As explained in this briefing paper, government spending cuts of the magnitude required to comply with a BBA within the next decade would constitute an economic shock even larger than the one inflicted by the bursting of the housing bubble—a shock that led to the worst recession since the Great Depression. For this reason, we consider implementation of a BBA exceedingly unlikely and thus have not modeled it in our analyses of Romney’s budget plan. For more discussion on the infeasibility of BBAs and undesirability of global spending caps, see this briefing paper.


1. A more precise calculation is that Romney has proposed specific tax cuts that would reduce revenue by $6.1 trillion over 10 years. The higher figure assumes implementation in tax year 2013 rather than 2014 and includes all the revenue changes related to repealing the ACA, while the lower figure only accounts for some of the changes.
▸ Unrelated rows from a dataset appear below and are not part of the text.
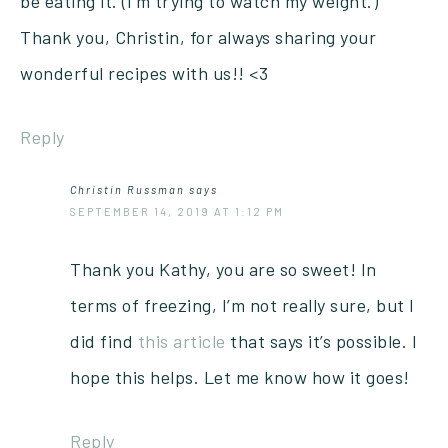
be eating it. (I’m trying to watch my weight.)
Thank you, Christin, for always sharing your
wonderful recipes with us!! <3
Reply
Christin Russman
says
SEPTEMBER 14, 2019 AT 1:12 PM
Thank you Kathy, you are so sweet! In
terms of freezing, I’m not really sure, but I
did find
this article
that says it’s possible. I
hope this helps. Let me know how it goes!
Reply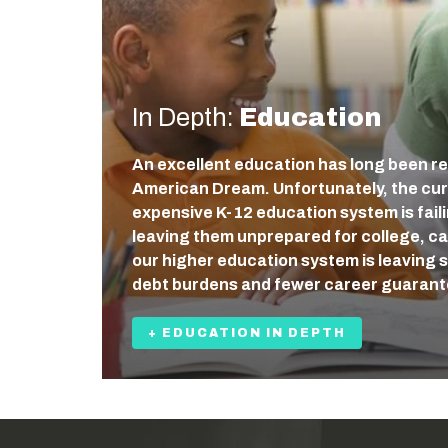
In Depth:
Education
An excellent education has long been re
American Dream. Unfortunately, the cur
expensive K-12 education system is fail
leaving them unprepared for college, care
our higher education system is leaving 
debt burdens and fewer career guaran
+ EDUCATION IN DEPTH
This higher calculation also indexes the cost of the proposed tax cuts to nominal GDP growth.

2. Romney has also proposed cutting non-security discretionary spending back to 2008 levels, but, like the cuts required by the global spending cap, has not specified how these reductions would be apportioned. To reduce overall spending to 20 percent of GDP while raising defense spending, however, would surely require non-security discretionary spending cuts of a much greater scale. Romney’s annual savings of $60 billion from reducing “waste and fraud” is ignored in our analysis, as there is no waste, fraud, and abuse account in the federal budget and this would certainly be deemed insufficiently detailed to be scored should CBO analyze a Romney administration budget request. Savings from capping and block granting Department of Labor training programs are also ignored, as freezing either 2013 or 2014 outlays in nominal dollars would fail to produce any savings relative to projected outlays in the Office of Management and Budget’s public budget database.

All other programmatic savings listed by the campaign have been taken at face value, have been assumed to take effect in 2014, and are indexed to nominal GDP in 2015 and beyond. As discussed in the text, these programmatic savings levels do not reflect official government scoring, which might come in considerably lower.